▸ **PAGE EXCERPT**
[Start of section]
Philips Plans Breakup to Focus on Health, Consumer Goods


Royal Philips NV (PHIA) Chief Executive Officer Frans van Houten plans to break up the 123-year-old Dutch company, separating the lighting unit and focusing on health-care equipment and consumer goods spanning shavers to air purifiers.

Philips will create a single division called HealthTech from its healthcare and consumer goods operations generating 15 billion euros ($19 billion) in sales, the Amsterdam-based company said today in a statement. Lighting operations will become a standalone company with 7 billion euros in revenue, and a new ownership structure will be considered.

Van Houten, who took the helm in 2011, is combining health-care and consumer operations to tap demand for gadgets that allow consumers to control and track their health or sports activities. The CEO meets analysts and investors in London today to outline his reasoning for breaking up one of the Netherlands’ most iconic companies.

“It’s a bold move,” said Marc Hesselink, an analyst at ABN Amro in Amsterdam. “It shows the company’s focus on one point, health care.”

Philips climbed as much as 4 percent to 24.45 euros in the Dutch capital today, the biggest intraday gain since June. The stock was up 3.5 percent as of 9:21 a.m., valuing the company at 23.3 billion euros.

‘Right Time’

“I do appreciate the magnitude of the decision we are taking, but the time is right to take the next strategic step,” the CEO said in the statement.

Van Houten has been focusing the company on more profitable businesses to keep up with competitors such as General Electric Co. and Siemens AG. Earlier this year, the company sold its television division and the DVD and multimedia divisions — which are the company’s heritage — and announced it would create a standalone company from its lumileds and automotive lighting.
[End of section]
▸ **RECORDS SHOWN**
[Start of section]
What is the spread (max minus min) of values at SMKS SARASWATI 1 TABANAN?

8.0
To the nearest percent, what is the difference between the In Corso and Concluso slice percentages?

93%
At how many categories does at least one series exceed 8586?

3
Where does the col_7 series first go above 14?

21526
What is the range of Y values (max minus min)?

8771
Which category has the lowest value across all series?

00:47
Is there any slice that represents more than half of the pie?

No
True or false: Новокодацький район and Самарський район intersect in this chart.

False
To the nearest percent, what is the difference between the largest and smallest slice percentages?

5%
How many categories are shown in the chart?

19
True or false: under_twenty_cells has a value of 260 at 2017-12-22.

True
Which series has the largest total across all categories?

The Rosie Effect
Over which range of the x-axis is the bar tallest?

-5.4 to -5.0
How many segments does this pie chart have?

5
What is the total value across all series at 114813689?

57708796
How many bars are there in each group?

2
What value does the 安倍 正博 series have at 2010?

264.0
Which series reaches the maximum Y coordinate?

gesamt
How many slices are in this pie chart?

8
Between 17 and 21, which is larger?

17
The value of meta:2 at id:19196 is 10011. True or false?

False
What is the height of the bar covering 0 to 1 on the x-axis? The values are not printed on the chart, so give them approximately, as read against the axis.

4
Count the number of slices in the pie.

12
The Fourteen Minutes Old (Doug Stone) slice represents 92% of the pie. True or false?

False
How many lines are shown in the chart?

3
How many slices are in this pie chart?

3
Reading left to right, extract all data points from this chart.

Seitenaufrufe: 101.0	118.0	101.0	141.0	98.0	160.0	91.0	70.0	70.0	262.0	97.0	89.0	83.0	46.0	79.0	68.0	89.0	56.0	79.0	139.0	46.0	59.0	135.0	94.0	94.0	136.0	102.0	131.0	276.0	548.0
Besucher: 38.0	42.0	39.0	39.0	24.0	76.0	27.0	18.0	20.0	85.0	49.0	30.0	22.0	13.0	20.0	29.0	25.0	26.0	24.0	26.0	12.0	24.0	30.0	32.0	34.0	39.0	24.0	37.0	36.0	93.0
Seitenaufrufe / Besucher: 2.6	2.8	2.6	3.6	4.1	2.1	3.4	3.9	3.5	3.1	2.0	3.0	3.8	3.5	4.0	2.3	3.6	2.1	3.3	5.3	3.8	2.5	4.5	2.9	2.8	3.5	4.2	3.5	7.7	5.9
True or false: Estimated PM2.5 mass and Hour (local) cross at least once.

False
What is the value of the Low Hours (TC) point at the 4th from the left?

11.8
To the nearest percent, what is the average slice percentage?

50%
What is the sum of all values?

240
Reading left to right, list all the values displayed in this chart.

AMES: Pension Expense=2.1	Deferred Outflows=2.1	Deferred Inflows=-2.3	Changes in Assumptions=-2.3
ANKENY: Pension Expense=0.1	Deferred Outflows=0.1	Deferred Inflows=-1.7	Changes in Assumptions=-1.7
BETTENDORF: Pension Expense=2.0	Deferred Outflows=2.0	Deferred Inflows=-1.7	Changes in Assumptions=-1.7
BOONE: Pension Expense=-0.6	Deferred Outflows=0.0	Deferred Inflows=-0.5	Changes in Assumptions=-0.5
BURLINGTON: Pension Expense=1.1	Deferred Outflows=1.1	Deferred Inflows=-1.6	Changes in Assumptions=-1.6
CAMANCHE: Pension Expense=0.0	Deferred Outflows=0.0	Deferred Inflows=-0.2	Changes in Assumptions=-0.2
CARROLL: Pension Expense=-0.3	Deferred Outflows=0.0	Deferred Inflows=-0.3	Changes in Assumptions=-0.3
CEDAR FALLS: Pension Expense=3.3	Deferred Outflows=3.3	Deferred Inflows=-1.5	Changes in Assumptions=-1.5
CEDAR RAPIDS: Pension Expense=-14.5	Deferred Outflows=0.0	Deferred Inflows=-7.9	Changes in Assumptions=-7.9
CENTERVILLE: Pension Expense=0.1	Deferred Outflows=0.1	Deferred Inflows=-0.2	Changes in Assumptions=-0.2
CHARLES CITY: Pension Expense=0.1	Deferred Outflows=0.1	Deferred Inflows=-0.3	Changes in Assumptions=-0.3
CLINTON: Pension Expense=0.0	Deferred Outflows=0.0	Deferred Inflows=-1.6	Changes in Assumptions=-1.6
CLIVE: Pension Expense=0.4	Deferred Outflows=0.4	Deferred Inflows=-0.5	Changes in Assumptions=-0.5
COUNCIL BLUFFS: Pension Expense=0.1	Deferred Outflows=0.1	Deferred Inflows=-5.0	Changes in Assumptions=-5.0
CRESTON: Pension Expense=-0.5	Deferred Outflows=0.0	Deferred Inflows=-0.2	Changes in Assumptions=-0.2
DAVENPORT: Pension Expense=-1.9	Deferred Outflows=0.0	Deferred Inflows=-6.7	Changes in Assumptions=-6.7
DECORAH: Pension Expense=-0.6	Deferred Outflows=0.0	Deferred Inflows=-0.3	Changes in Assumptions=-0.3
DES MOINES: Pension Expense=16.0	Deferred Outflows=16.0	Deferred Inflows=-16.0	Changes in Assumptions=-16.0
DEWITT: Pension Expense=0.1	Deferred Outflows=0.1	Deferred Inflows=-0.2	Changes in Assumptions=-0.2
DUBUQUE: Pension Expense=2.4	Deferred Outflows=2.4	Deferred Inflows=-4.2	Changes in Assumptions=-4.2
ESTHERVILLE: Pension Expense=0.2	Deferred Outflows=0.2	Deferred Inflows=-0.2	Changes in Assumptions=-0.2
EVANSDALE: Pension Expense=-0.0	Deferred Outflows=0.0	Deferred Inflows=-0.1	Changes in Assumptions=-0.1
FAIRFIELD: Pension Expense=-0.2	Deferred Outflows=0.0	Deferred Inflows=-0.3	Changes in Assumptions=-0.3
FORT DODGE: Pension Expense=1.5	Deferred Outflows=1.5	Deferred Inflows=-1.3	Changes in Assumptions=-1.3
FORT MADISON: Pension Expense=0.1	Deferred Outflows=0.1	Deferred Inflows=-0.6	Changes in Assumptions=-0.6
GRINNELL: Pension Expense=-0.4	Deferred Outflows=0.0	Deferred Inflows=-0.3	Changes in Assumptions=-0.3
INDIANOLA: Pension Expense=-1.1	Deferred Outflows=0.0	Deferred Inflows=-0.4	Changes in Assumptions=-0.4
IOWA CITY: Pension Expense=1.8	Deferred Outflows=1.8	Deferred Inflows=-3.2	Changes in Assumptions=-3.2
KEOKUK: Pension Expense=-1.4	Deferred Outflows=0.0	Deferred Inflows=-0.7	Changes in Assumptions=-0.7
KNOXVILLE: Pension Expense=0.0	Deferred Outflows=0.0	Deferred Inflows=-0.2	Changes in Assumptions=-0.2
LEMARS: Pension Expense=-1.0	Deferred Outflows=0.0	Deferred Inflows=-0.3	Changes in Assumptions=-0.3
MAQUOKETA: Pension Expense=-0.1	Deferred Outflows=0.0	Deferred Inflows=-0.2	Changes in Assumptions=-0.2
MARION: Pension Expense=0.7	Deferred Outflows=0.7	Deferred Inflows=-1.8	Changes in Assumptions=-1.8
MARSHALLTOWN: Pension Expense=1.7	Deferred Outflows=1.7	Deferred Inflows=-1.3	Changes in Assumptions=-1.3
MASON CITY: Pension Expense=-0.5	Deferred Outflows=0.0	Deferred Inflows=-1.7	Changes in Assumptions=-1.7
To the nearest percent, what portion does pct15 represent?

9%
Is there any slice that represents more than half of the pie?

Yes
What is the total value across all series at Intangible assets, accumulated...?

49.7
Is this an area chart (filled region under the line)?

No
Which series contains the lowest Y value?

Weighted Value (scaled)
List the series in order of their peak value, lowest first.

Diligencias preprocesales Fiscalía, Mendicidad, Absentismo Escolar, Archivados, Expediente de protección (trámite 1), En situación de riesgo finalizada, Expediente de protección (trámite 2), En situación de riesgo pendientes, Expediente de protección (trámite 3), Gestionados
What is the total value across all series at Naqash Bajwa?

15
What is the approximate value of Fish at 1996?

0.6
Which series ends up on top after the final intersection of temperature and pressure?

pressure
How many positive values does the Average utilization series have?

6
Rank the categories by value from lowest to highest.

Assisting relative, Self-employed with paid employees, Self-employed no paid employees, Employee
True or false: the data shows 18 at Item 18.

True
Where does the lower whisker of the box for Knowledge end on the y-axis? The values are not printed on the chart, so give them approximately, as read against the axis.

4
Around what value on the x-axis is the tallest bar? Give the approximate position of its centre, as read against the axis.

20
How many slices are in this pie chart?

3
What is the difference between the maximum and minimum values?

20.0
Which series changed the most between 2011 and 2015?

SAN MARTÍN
[End of section]
▸ **REQUIRED WORK**
Copy word for word the passage of the Philips breakup article from "Van Houten, who" up to and including "most iconic companies.".

▸ **EXERCISE OUTPUT**
Van Houten, who took the helm in 2011, is combining health-care and consumer operations to tap demand for gadgets that allow consumers to control and track their health or sports activities. The CEO meets analysts and investors in London today to outline his reasoning for breaking up one of the Netherlands’ most iconic companies.